A combination of Federal Reserve hawkishness, continued global growth fears and euro weakness due to which dollar’s resurgence continues that pushing the U.S. dollar to its highest level in two decades, with investors predicting room for more gains ahead.
The U.S. dollar index, which measures the dollar against 6 other major currencies, has rallied by over 12% in 2022 alone and looks set for its best year since 2014.
There are several factors fueling the dollar’s performance against other currencies. Investors believe that the Federal Reserve will continue on its aggressive rate hikes as the country continues to experience what experts believe to be its worst inflation in decades. All these have contributed to making the greenback more attractive to yield-seeking investors.

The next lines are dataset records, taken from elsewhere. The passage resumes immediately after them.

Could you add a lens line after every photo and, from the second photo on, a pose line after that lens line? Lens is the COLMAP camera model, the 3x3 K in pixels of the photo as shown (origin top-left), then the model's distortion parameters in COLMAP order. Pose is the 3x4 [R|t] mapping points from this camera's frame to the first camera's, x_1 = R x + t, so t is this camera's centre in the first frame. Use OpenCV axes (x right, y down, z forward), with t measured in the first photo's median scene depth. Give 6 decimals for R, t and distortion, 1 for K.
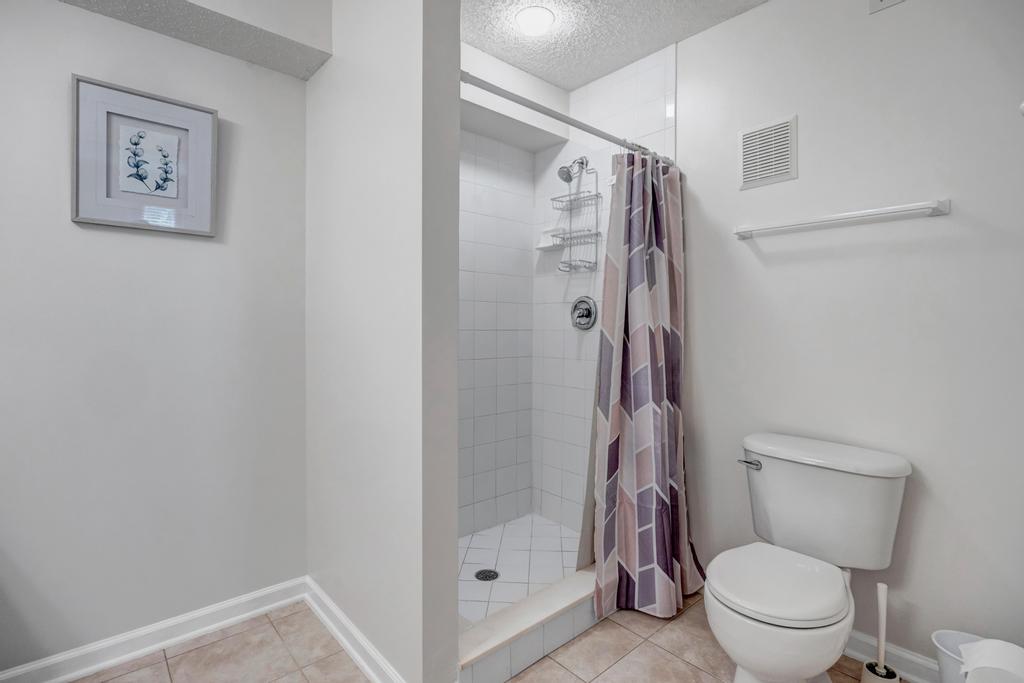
lens RADIAL K [[484.5, 0, 509.4], [0, 484.5, 335.3], [0, 0, 1]] dist [-0.017524, -0.000398]
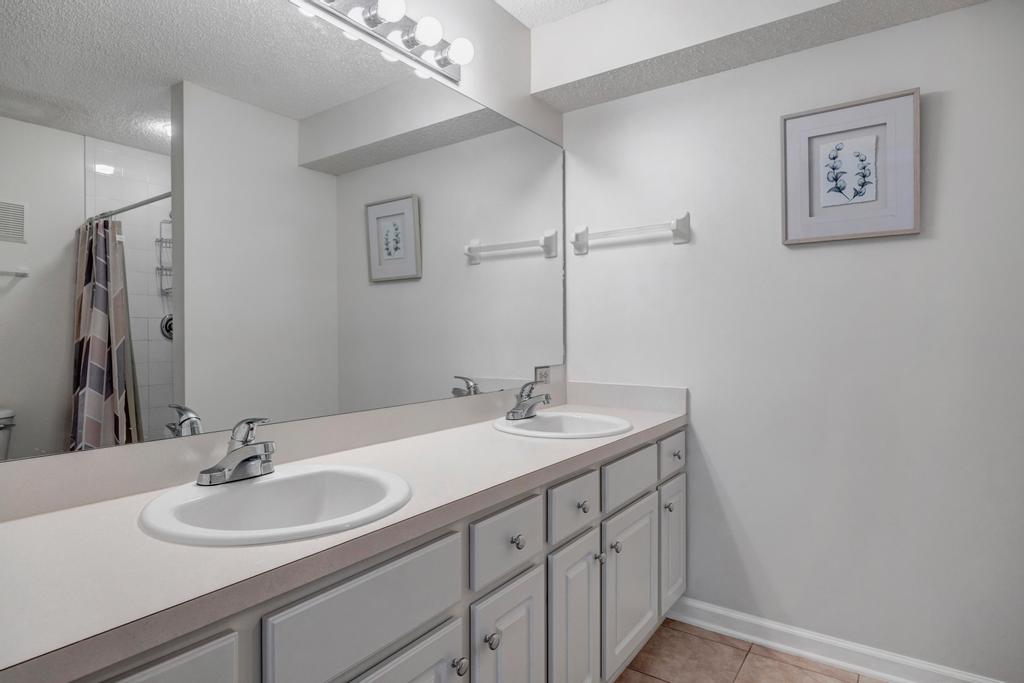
lens RADIAL K [[554.9, 0, 512.6], [0, 554.9, 334.4], [0, 0, 1]] dist [-0.005282, -0.000457]
pose [[0.228757, -0.008870, -0.973443, 0.174998], [-0.010047, 0.999884, -0.011472, -0.002247], [0.973432, 0.012405, 0.228641, 0.053721]]
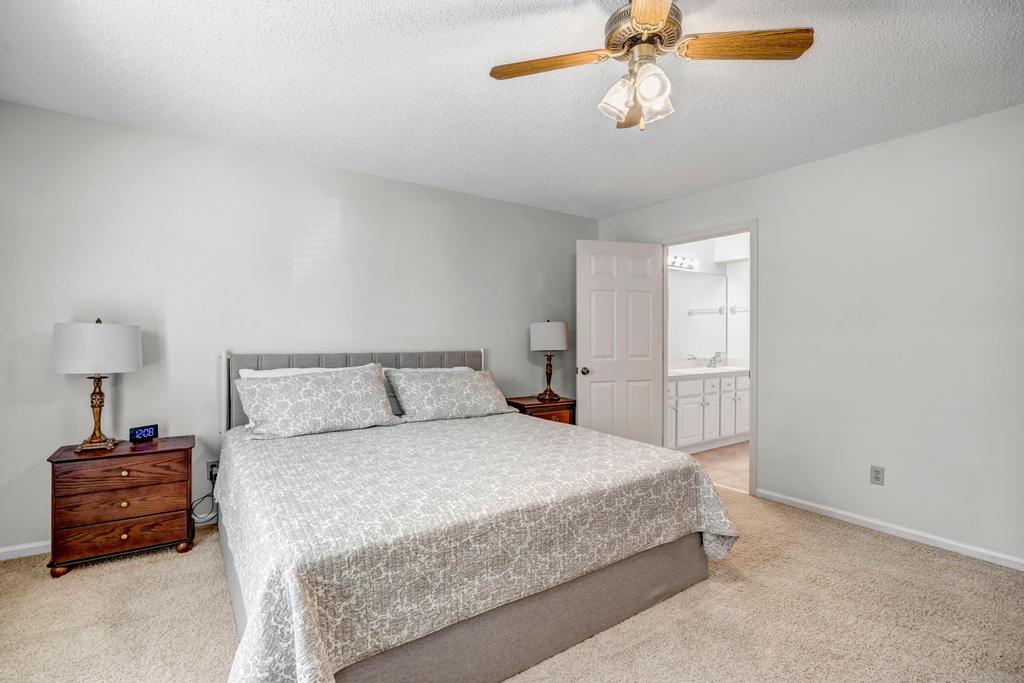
lens RADIAL K [[461.2, 0, 508.4], [0, 461.2, 336.2], [0, 0, 1]] dist [-0.018820, 0.000395]
pose [[-0.132122, 0.001999, -0.991231, 2.306934], [-0.017373, 0.999840, 0.004332, -0.043733], [0.991081, 0.017793, -0.132067, -0.612046]]
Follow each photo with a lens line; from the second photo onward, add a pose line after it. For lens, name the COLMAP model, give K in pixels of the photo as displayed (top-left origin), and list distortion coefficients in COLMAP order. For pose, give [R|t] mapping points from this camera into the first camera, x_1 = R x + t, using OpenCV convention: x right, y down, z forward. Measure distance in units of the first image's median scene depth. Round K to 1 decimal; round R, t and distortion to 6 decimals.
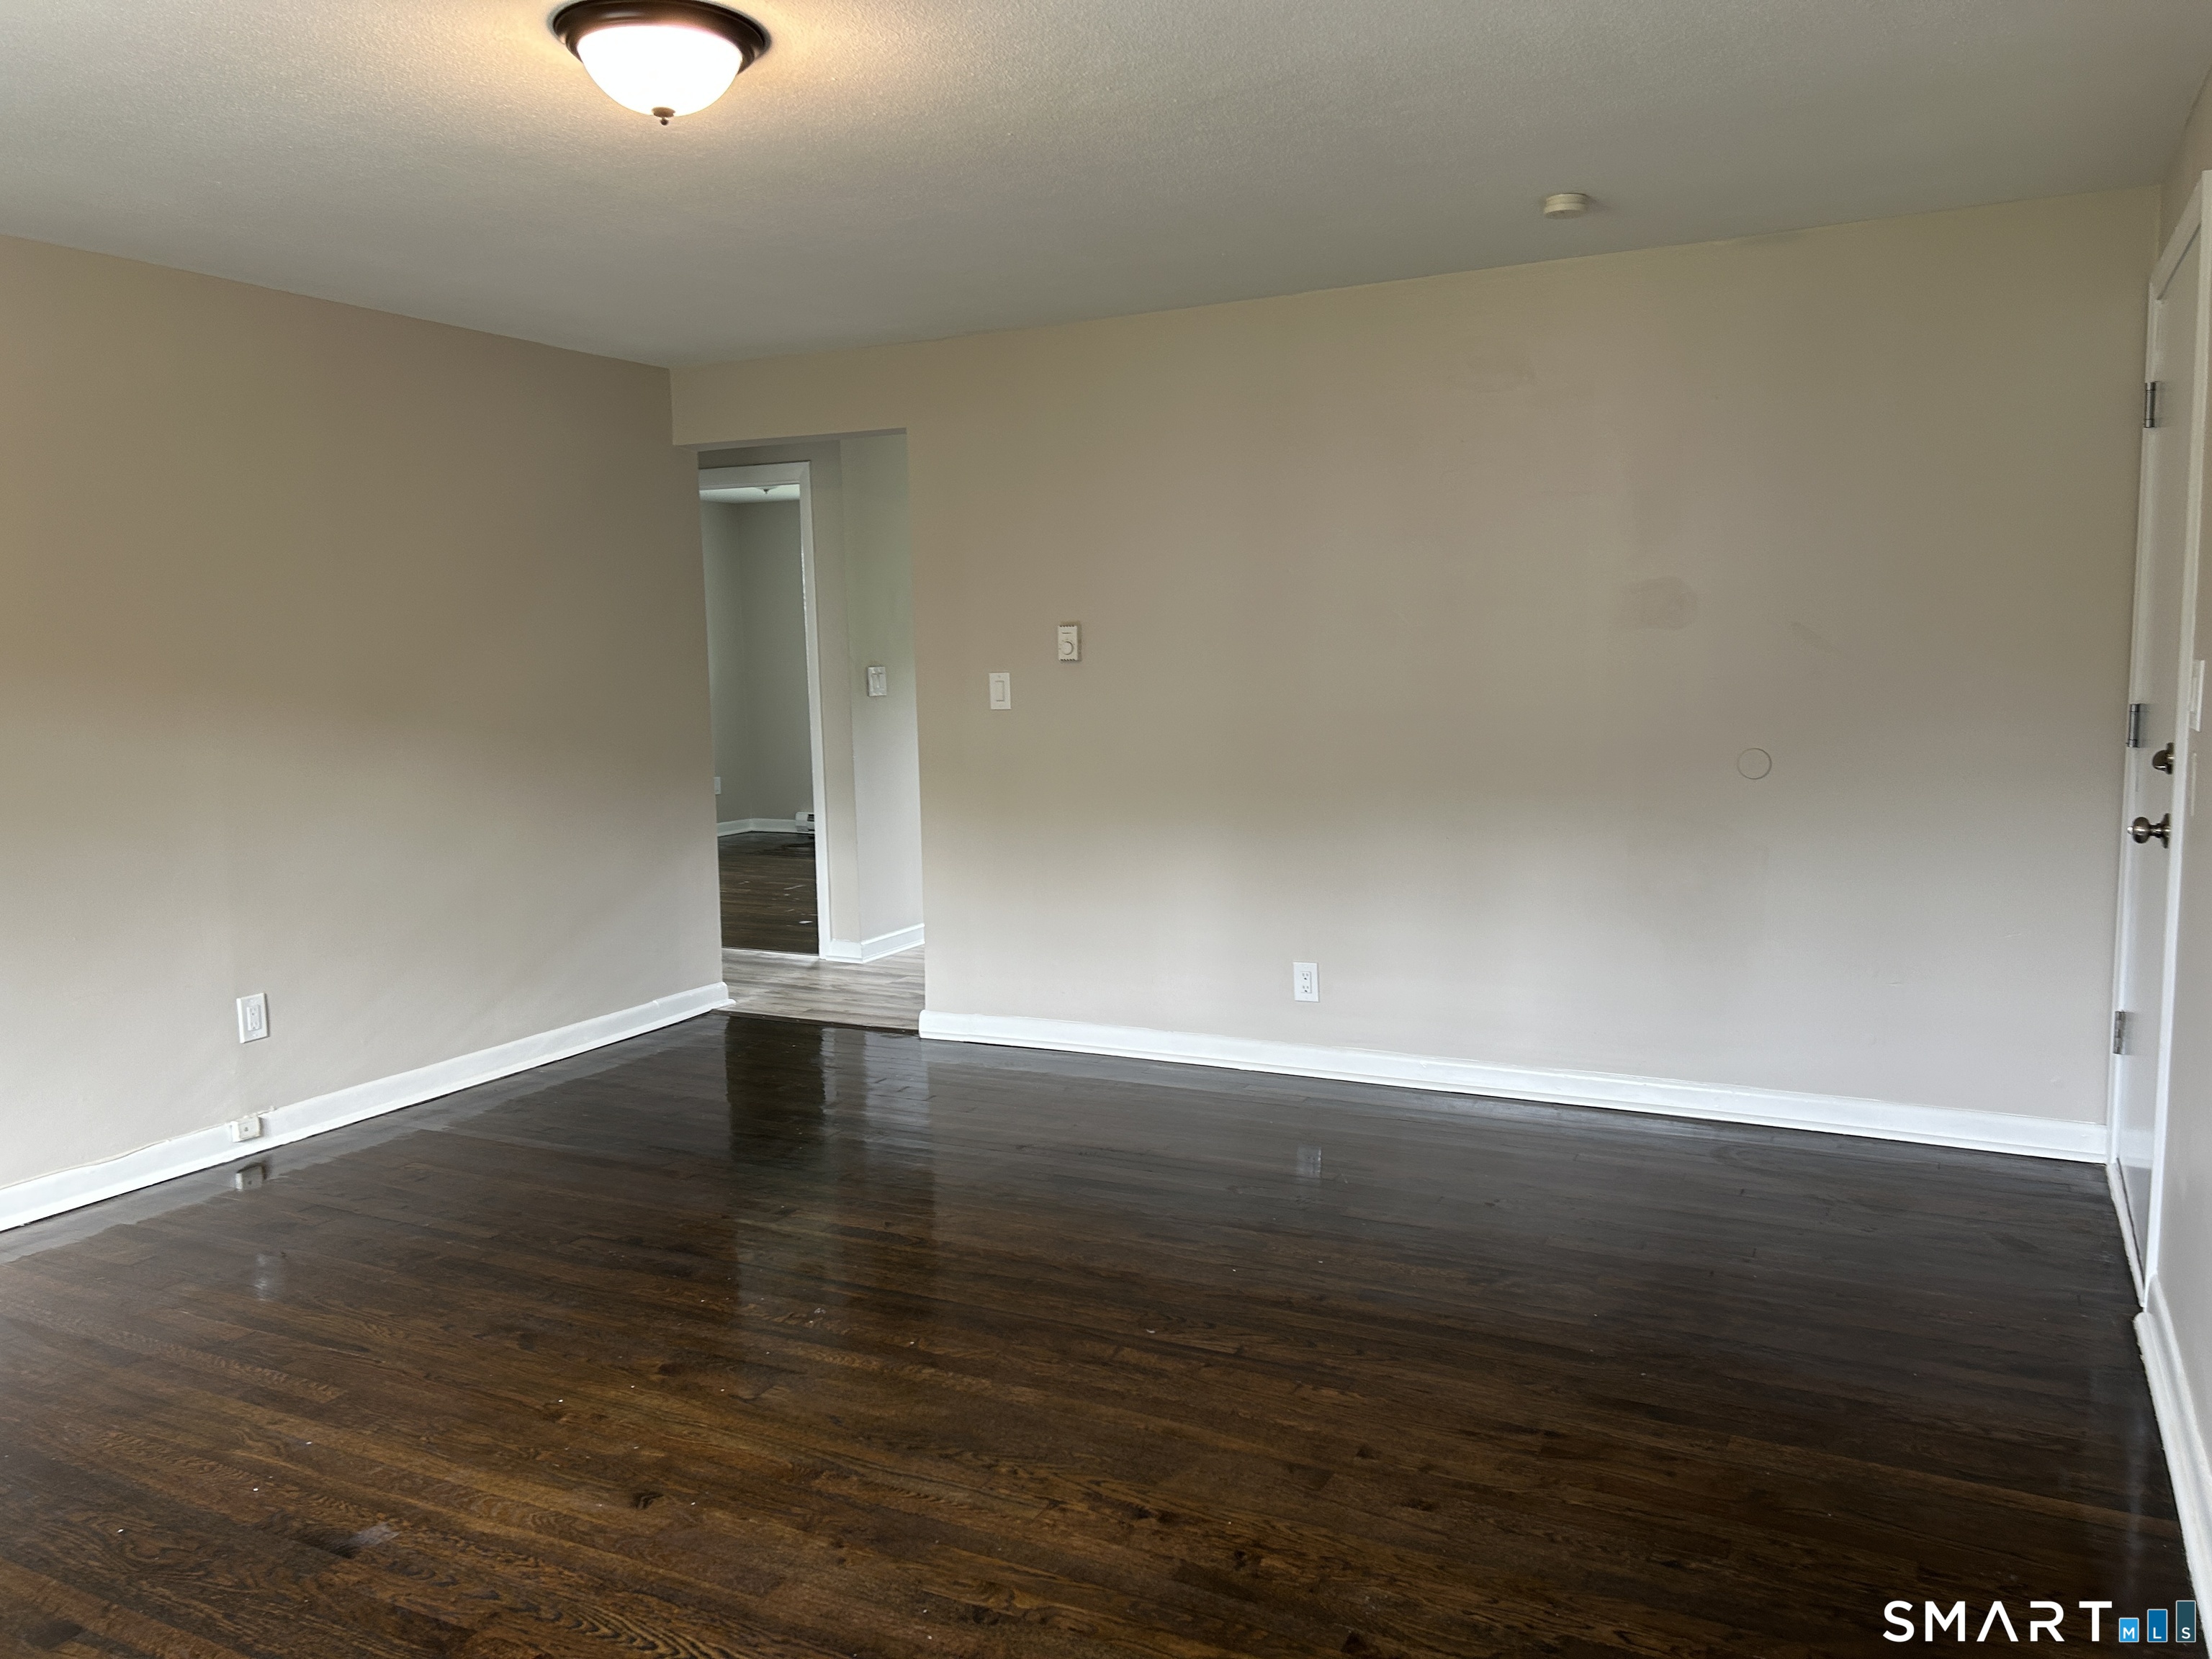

But even though the dollar is performing pretty well at the moment, analysts believe that Federal Reserves’ monetary tightening policy and interest rate hikes from other central banks could drive the global economy into recession. Other market players favor the dollar because they are optimistic that the United States will manage the looming global downturn better than others.
The dollar has rallied against every G10 peer, with the likes of the Japanese yen feeling the biggest hit as the BOJ has so far held back on interest rate hikes.
The energy crisis rocking Europe, the war in Ukraine and the increasing covid 19 cases in China has favored the dollar’s continued resurgence. This has also fueled the euro’s poor performance against the greenback, with the euro registering a two-decade low against the dollar.
Suppose the Fed continues its aggressive rate hikes even with Europe and the United States facing possible recession. In that case, experts believe the euro could go as low as 0.95 against the greenback, representing a 7% fall from its current level.
With the dollar bossing the market and showing no signs of slowing down, experts believe the greenback could extend its gains further. Since the Federal Reserve increased interest rates on March 16, the first time it has done so since December 2018, the dollar has rallied nearly 8%. As of the time of putting together this report, the dollar was trading for 106.83.
Analysts believe a stronger dollar will help the Fed fend off inflation by making imports cheaper. But, on the flip side, it also makes U.S exporters’ products less competitive abroad, putting pressure on U.S. companies who need to convert their foreign profits into dollars.